L'Autriche dénonce l'arrêt des fouilles à Ephèse pour des motifs politiques

Par @Culturebox
Mis à jour le 06/12/2016 à 06H30, publié le 13/09/2016 à 13H22
La "fontaine de Trajan" sur le site d'Ephèse, en Turquie.

La "fontaine de Trajan" sur le site d'Ephèse, en Turquie.

© Manuel Cohen / MCOHEN

L'Autriche a protesté le 12 septembre auprès de la Turquie contre la suspension, pour des raisons "politiques", du permis de fouilles des archéologues autrichiens qui dirigent les recherches à Ephèse. 200 chercheurs de 20 nationalités différentes sont concernés. Ce site antique très célèbre abrite notamment les restes d'un exceptionnel temple d'Artémis.

"Plus de 120 ans de coopération scientifique fructueuse entre nos pays (...) se retrouvent ainsi sévèrement freinés", déplore dans un courrier au ministère turc de la Culture le ministre autrichien de la Recherche Reinhold Mitterlehner.

Ephèse, site ancien parmi les plus célèbres

Dans cette lettre citée par l'agence de presse APA, le ministre déplore que la recherche scientifique se trouve "bridée par la politique". Selon le gouvernement autrichien, l'équipe de l'Institut archéologique autrichien qui mène les fouilles depuis de nombreuses années parmi les vestiges de ce qui fut l'une des plus importantes cités du monde antique s'est vu  ordonner de suspendre ses travaux pour cette année. 

Ephèse, le Temple d'Hadrien.

Ephèse, le Temple d'Hadrien.

© MANUEL COHEN / MCOHEN

Située à proximité de la mer Egée, Ephèse était autrefois un port, d'où la mer s'est retirée.
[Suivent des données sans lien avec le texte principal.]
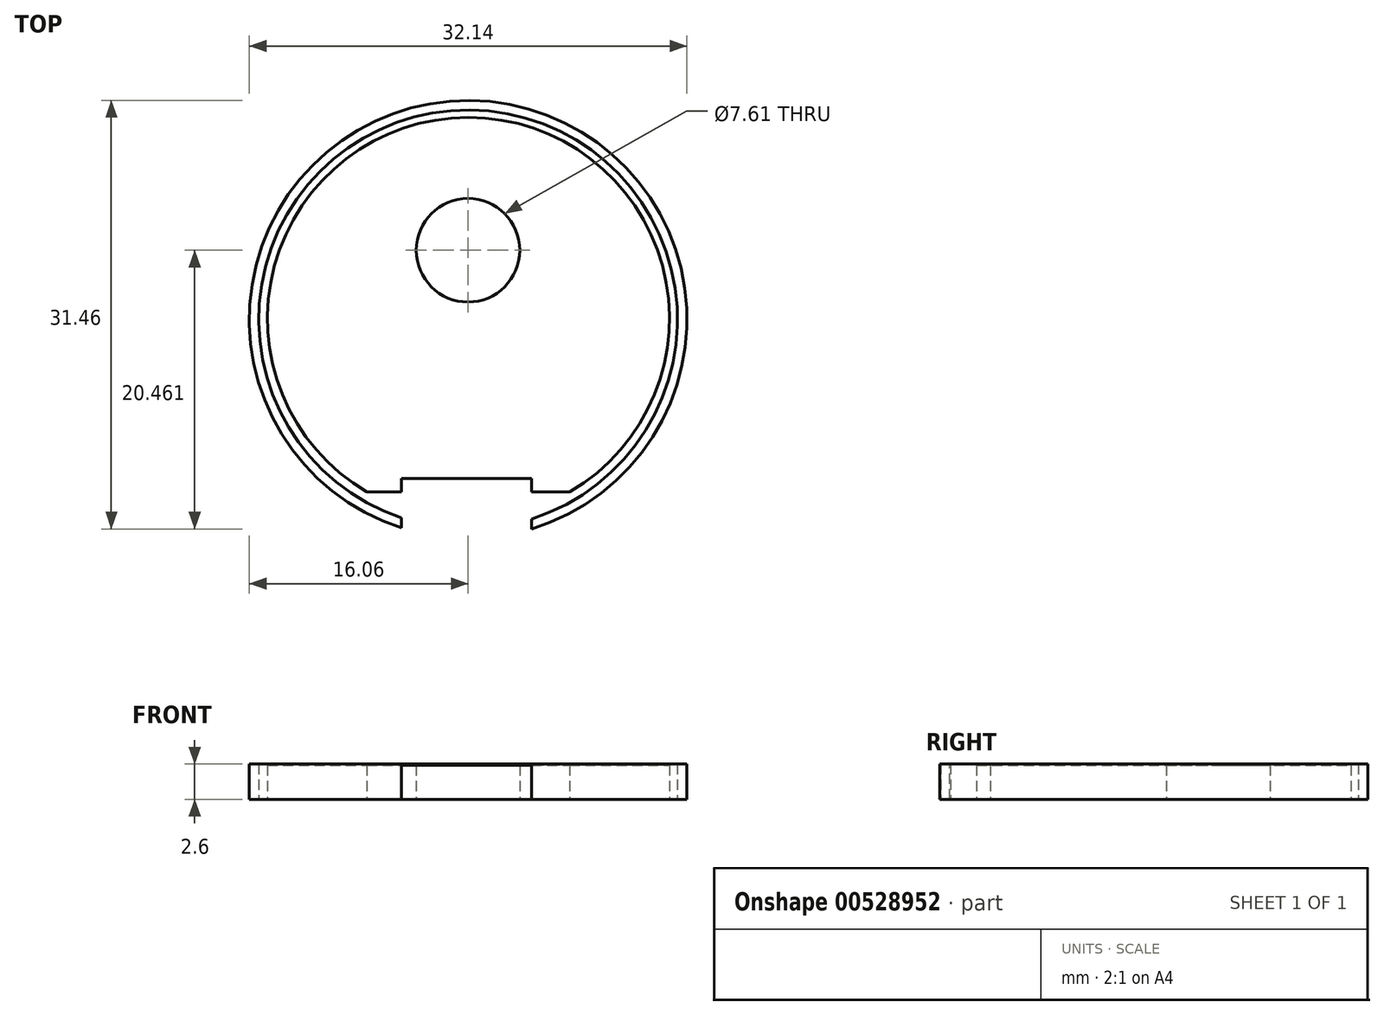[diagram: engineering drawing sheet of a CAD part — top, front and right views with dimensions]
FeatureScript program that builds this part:
annotation { "Feature Type Name" : "Feature", "Feature Type Description" : "" }
export const myFeature = defineFeature(function(context is Context, id is Id, definition is map)
    precondition{}
    {
        {
            var Q0;
            Q0=qCreatedBy(makeId("Top.planeOp"),FACE);
            var sketch = newSketch(context, id + "F0", { "sketchPlane" : qUnion([Q0])});
            skLineSegment(sketch, "E0", {"start": v(-30.23, 41.68) * mm, "end": v(-15.34, 41.68) * mm});
            skArc(sketch, "E1", {"start": v(-15.34, 41.68) * mm, "mid": v(-22.79, 69.17) * mm, "end": v(-30.23, 41.68) * mm});
            skLineSegment(sketch, "E2.left", {"start": v(-30.23, 41.68) * mm, "end": v(-30.23, 41.68) * mm});
            skLineSegment(sketch, "E2.right", {"start": v(-15.34, 41.68) * mm, "end": v(-15.34, 41.68) * mm});
            skLineSegment(sketch, "E3.bottom", {"start": v(-27.68, 41.68) * mm, "end": v(-18.17, 41.68) * mm});
            skLineSegment(sketch, "E3.top", {"start": v(-27.68, 2.44) * mm, "end": v(-18.17, 2.44) * mm});
            skLineSegment(sketch, "E3.left", {"start": v(-27.68, 41.68) * mm, "end": v(-27.68, 2.44) * mm});
            skLineSegment(sketch, "E3.right", {"start": v(-18.17, 41.68) * mm, "end": v(-18.17, 2.44) * mm});
            skCircle(sketch, "E4", {"center": v(-22.82, 59.42) * mm, "radius": 3.8 * mm});
            skSolve(sketch);
        }
        {
            var Q0;
            Q0 = qSketchRegion(id + "F0", true);
            extrude(context, id + "F1", {"entities" : qUnion([Q0]), "depth" : 2.5 * mm, "offsetDistance" : 25.4 * mm});
        }
        {
            var Q0;
            Q0=qCreatedBy(makeId("Top.planeOp"),FACE);
            var sketch = newSketch(context, id + "F2", { "sketchPlane" : qUnion([Q0])});
            skCircle(sketch, "E5", {"center": v(-22.81, 54.35) * mm, "radius": 15.37 * mm});
            skCircle(sketch, "E6", {"center": v(-22.81, 54.35) * mm, "radius": 16.07 * mm});
            skSolve(sketch);
        }
        {
            var Q0;
            Q0 = qSketchRegion(id + "F2", true);
            extrude(context, id + "F3", {"entities" : qUnion([Q0]), "operationType" : NewBodyOperationType.ADD, "depth" : 2.6 * mm, "offsetDistance" : 25.4 * mm});
        }
        {
            var Q0;
            Q0=qCreatedBy(makeId("Front.planeOp"),FACE);
            var sketch = newSketch(context, id + "F4", { "sketchPlane" : qUnion([Q0])});
            skLineSegment(sketch, "E7.bottom", {"start": v(-27.7, 2.64) * mm, "end": v(-18.16, 2.64) * mm});
            skLineSegment(sketch, "E7.top", {"start": v(-27.7, 0) * mm, "end": v(-18.16, 0) * mm});
            skLineSegment(sketch, "E7.left", {"start": v(-27.7, 2.64) * mm, "end": v(-27.7, 0) * mm});
            skLineSegment(sketch, "E7.right", {"start": v(-18.16, 2.64) * mm, "end": v(-18.16, 0) * mm});
            skSolve(sketch);
        }
        {
            var Q0;
            Q0 = qSketchRegion(id + "F4", true);
            extrude(context, id + "F5", {"entities" : qUnion([Q0]), "operationType" : NewBodyOperationType.REMOVE, "oppositeDirection" : true, "depth" : 42.67 * mm, "offsetDistance" : 25.4 * mm});
        }
    });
Elle abrite les restes d'un exceptionnel temple d'Artémis, considéré dans plusieurs textes anciens comme l'une des sept merveilles du monde.

200 chercheurs de 20 nationalités concernés par la suspension des fouilles

Sabine Ladstätter, la directrice des fouilles, a déclaré sur la radio publique autrichienne que la nouvelle leur était parvenue fin août et que 200 chercheurs de 20 nationalités, dont une cinquantaine de Turcs, étaient concernés par l'arrêt prématuré des fouilles. Elle a évoqué une "réaction à des tensions politiques", espérant que les travaux des archéologues puissent reprendre prochainement.
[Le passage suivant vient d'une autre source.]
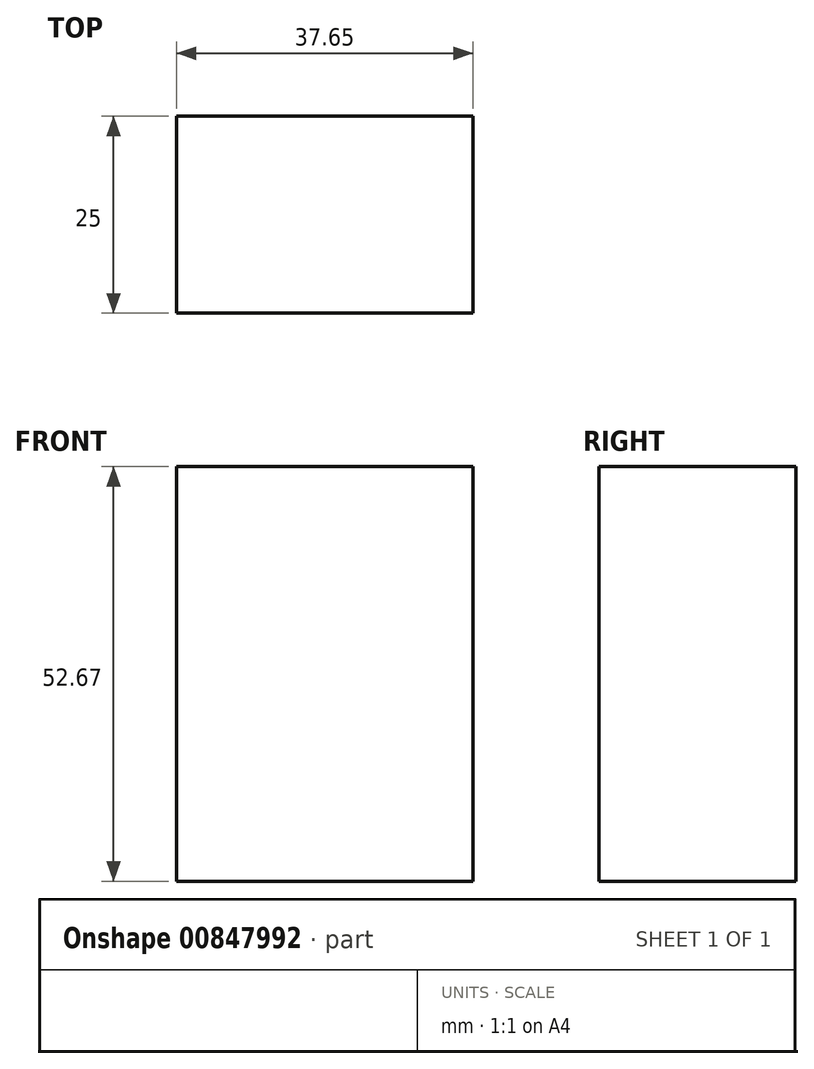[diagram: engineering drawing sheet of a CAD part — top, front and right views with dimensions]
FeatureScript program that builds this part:
annotation { "Feature Type Name" : "Feature", "Feature Type Description" : "" }
export const myFeature = defineFeature(function(context is Context, id is Id, definition is map)
    precondition{}
    {
        {
            var Q0;
            Q0=qCreatedBy(makeId("Front.planeOp"),FACE);
            var sketch = newSketch(context, id + "F0", { "sketchPlane" : qUnion([Q0])});
            skLineSegment(sketch, "E0.bottom", {"start": v(-139.51, 45.96) * mm, "end": v(-101.86, 45.96) * mm});
            skLineSegment(sketch, "E0.top", {"start": v(-139.51, -6.71) * mm, "end": v(-101.86, -6.71) * mm});
            skLineSegment(sketch, "E0.left", {"start": v(-139.51, 45.96) * mm, "end": v(-139.51, -6.71) * mm});
            skLineSegment(sketch, "E0.right", {"start": v(-101.86, 45.96) * mm, "end": v(-101.86, -6.71) * mm});
            skSolve(sketch);
        }
        {
            var Q0;
            Q0 = qSketchRegion(id + "F0", true);
            extrude(context, id + "F1", {"entities" : qUnion([Q0]), "depth" : 25 * mm, "offsetDistance" : 25 * mm});
        }
    });
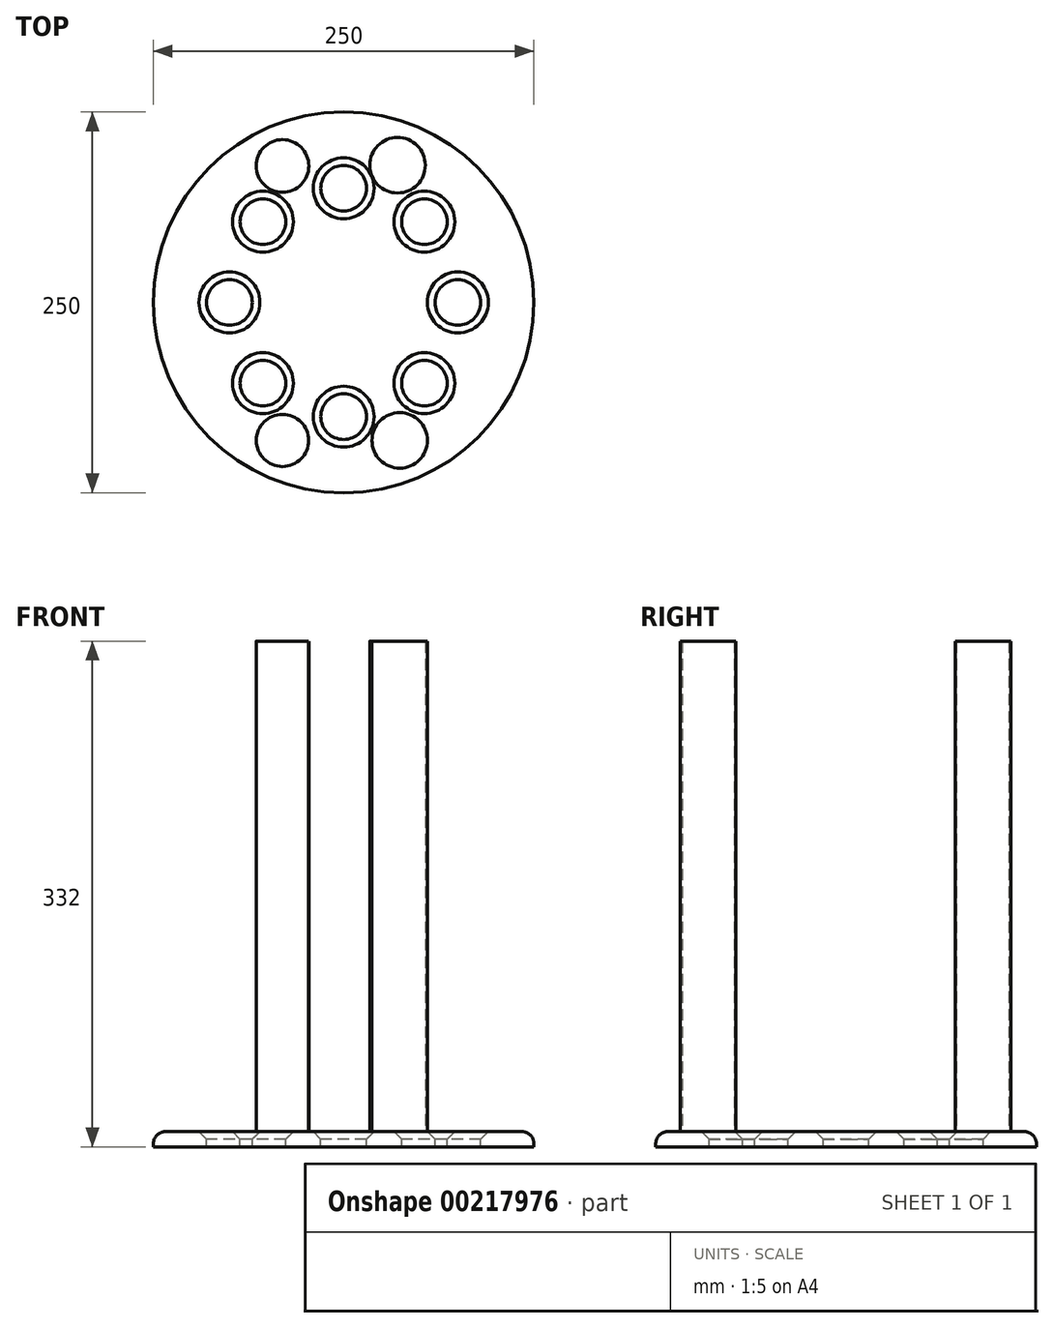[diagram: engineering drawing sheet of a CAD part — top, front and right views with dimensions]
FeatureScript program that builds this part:
annotation { "Feature Type Name" : "Feature", "Feature Type Description" : "" }
export const myFeature = defineFeature(function(context is Context, id is Id, definition is map)
    precondition{}
    {
        {
            var Q0;
            Q0=qCreatedBy(makeId("Top.planeOp"),FACE);
            var sketch = newSketch(context, id + "F0", { "sketchPlane" : qUnion([Q0])});
            skCircle(sketch, "E0", {"center": v(0, 0) * mm, "radius": 125 * mm});
            skSolve(sketch);
        }
        {
            var Q0;
            Q0=makeQuery(id+"F0.imprint","IMPRINT",FACE,{"disambiguationData":[TD([[makeQuery(id+"F0.imprint","IMPRINT",EDGE,{"derivedFrom":sQuery(id+"F0.wireOp",EDGE,"E0")}),1.0]])]});
            var sketch = newSketch(context, id + "F1", { "sketchPlane" : qUnion([Q0])});
            skCircle(sketch, "E1", {"center": v(0, 75) * mm, "radius": 15 * mm});
            skCircle(sketch, "E2.1.0", {"center": v(-53.03, 53.03) * mm, "radius": 15 * mm});
            skCircle(sketch, "E2.2.0", {"center": v(-75, 0) * mm, "radius": 15 * mm});
            skCircle(sketch, "E2.3.0", {"center": v(-53.03, -53.03) * mm, "radius": 15 * mm});
            skCircle(sketch, "E2.4.0", {"center": v(0, -75) * mm, "radius": 15 * mm});
            skCircle(sketch, "E2.5.0", {"center": v(53.03, -53.03) * mm, "radius": 15 * mm});
            skCircle(sketch, "E2.6.0", {"center": v(75, 0) * mm, "radius": 15 * mm});
            skCircle(sketch, "E2.7.0", {"center": v(53.03, 53.03) * mm, "radius": 15 * mm});
            skPoint(sketch, "E2.center", {"position": v(0, 0) * mm});
            skSolve(sketch);
        }
        {
            var Q0;
            Q0=makeQuery(id+"F1.imprint","IMPRINT",FACE,{"disambiguationData":[TD([[makeQuery(id+"F1.imprint","IMPRINT",EDGE,{"derivedFrom":sQuery(id+"F1.wireOp",EDGE,"E1")}),-1.0]])]});
            extrude(context, id + "F2", {"entities" : qUnion([Q0]), "oppositeDirection" : true, "depth" : 10 * mm});
        }
        {
            var Q0;
            Q0=makeQuery(id+"F2.opExtrude","CAP_EDGE",EDGE,{"disambiguationData":[OSD([sQuery(id+"F0.wireOp",EDGE,"E0")])],"isStart":true});
            fillet(context, id + "F3", {"entities" : qUnion([Q0]), "radius" : 8 * mm, "tangentPropagation" : true, "allowEdgeOverflow" : false});
        }
        {
            var Q0;
            Q0=makeQuery(id+"F2.opExtrude","CAP_EDGE",EDGE,{"disambiguationData":[OSD([sQuery(id+"F1.wireOp",EDGE,"E2.1.0")])],"isStart":true});
            var Q1;
            Q1=makeQuery(id+"F2.opExtrude","CAP_EDGE",EDGE,{"disambiguationData":[OSD([sQuery(id+"F1.wireOp",EDGE,"E1")])],"isStart":true});
            var Q2;
            Q2=makeQuery(id+"F2.opExtrude","CAP_EDGE",EDGE,{"disambiguationData":[OSD([sQuery(id+"F1.wireOp",EDGE,"E2.2.0")])],"isStart":true});
            var Q3;
            Q3=makeQuery(id+"F2.opExtrude","CAP_EDGE",EDGE,{"disambiguationData":[OSD([sQuery(id+"F1.wireOp",EDGE,"E2.7.0")])],"isStart":true});
            var Q4;
            Q4=makeQuery(id+"F2.opExtrude","CAP_EDGE",EDGE,{"disambiguationData":[OSD([sQuery(id+"F1.wireOp",EDGE,"E2.3.0")])],"isStart":true});
            var Q5;
            Q5=makeQuery(id+"F2.opExtrude","CAP_EDGE",EDGE,{"disambiguationData":[OSD([sQuery(id+"F1.wireOp",EDGE,"E2.4.0")])],"isStart":true});
            var Q6;
            Q6=makeQuery(id+"F2.opExtrude","CAP_EDGE",EDGE,{"disambiguationData":[OSD([sQuery(id+"F1.wireOp",EDGE,"E2.5.0")])],"isStart":true});
            var Q7;
            Q7=makeQuery(id+"F2.opExtrude","CAP_EDGE",EDGE,{"disambiguationData":[OSD([sQuery(id+"F1.wireOp",EDGE,"E2.6.0")])],"isStart":true});
            chamfer(context, id + "F4", {"entities" : qUnion([Q0, Q1, Q2, Q3, Q4, Q5, Q6, Q7]), "width" : 5 * mm, "tangentPropagation" : true});
        }
        {
            var Q0;
            Q0=makeQuery(id+"F0.imprint","IMPRINT",FACE,{"disambiguationData":[TD([[makeQuery(id+"F0.imprint","IMPRINT",EDGE,{"derivedFrom":sQuery(id+"F0.wireOp",EDGE,"E0")}),1.0]])]});
            var sketch = newSketch(context, id + "F5", { "sketchPlane" : qUnion([Q0])});
            skCircle(sketch, "E3", {"center": v(-40.16, 89.65) * mm, "radius": 17.32 * mm});
            skCircle(sketch, "E4", {"center": v(35.38, 90.13) * mm, "radius": 18.27 * mm});
            skCircle(sketch, "E5", {"center": v(-40.16, -90.6) * mm, "radius": 17.15 * mm});
            skCircle(sketch, "E6", {"center": v(36.82, -90.6) * mm, "radius": 18.2 * mm});
            skSolve(sketch);
        }
        {
            var Q0;
            Q0=makeQuery(id+"F5.imprint","IMPRINT",FACE,{"disambiguationData":[TD([[makeQuery(id+"F5.imprint","IMPRINT",EDGE,{"derivedFrom":sQuery(id+"F5.wireOp",EDGE,"E5")}),1.0]])]});
            var Q1;
            Q1=makeQuery(id+"F5.imprint","IMPRINT",FACE,{"disambiguationData":[TD([[makeQuery(id+"F5.imprint","IMPRINT",EDGE,{"derivedFrom":sQuery(id+"F5.wireOp",EDGE,"E6")}),1.0]])]});
            var Q2;
            Q2=makeQuery(id+"F5.imprint","IMPRINT",FACE,{"disambiguationData":[TD([[makeQuery(id+"F5.imprint","IMPRINT",EDGE,{"derivedFrom":sQuery(id+"F5.wireOp",EDGE,"E4")}),1.0]])]});
            var Q3;
            Q3=makeQuery(id+"F5.imprint","IMPRINT",FACE,{"disambiguationData":[TD([[makeQuery(id+"F5.imprint","IMPRINT",EDGE,{"derivedFrom":sQuery(id+"F5.wireOp",EDGE,"E3")}),1.0]])]});
            extrude(context, id + "F6", {"entities" : qUnion([Q0, Q1, Q2, Q3]), "operationType" : NewBodyOperationType.ADD, "depth" : 322 * mm});
        }
    });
L'Autriche a multiplié cet été les échanges acerbes avec Ankara, réclamant l'arrêt des négociations d'adhésion UE-Turquie, en raison de l'ampleur des purges décrétées par le président turc Recep Tayyip Erdogan à la suite du coup d'Etat avorté du 15 juillet. Sollicité par l'AFP, le ministère turc de la Culture n'était pas dans l'immédiat disponible pour un commentaire.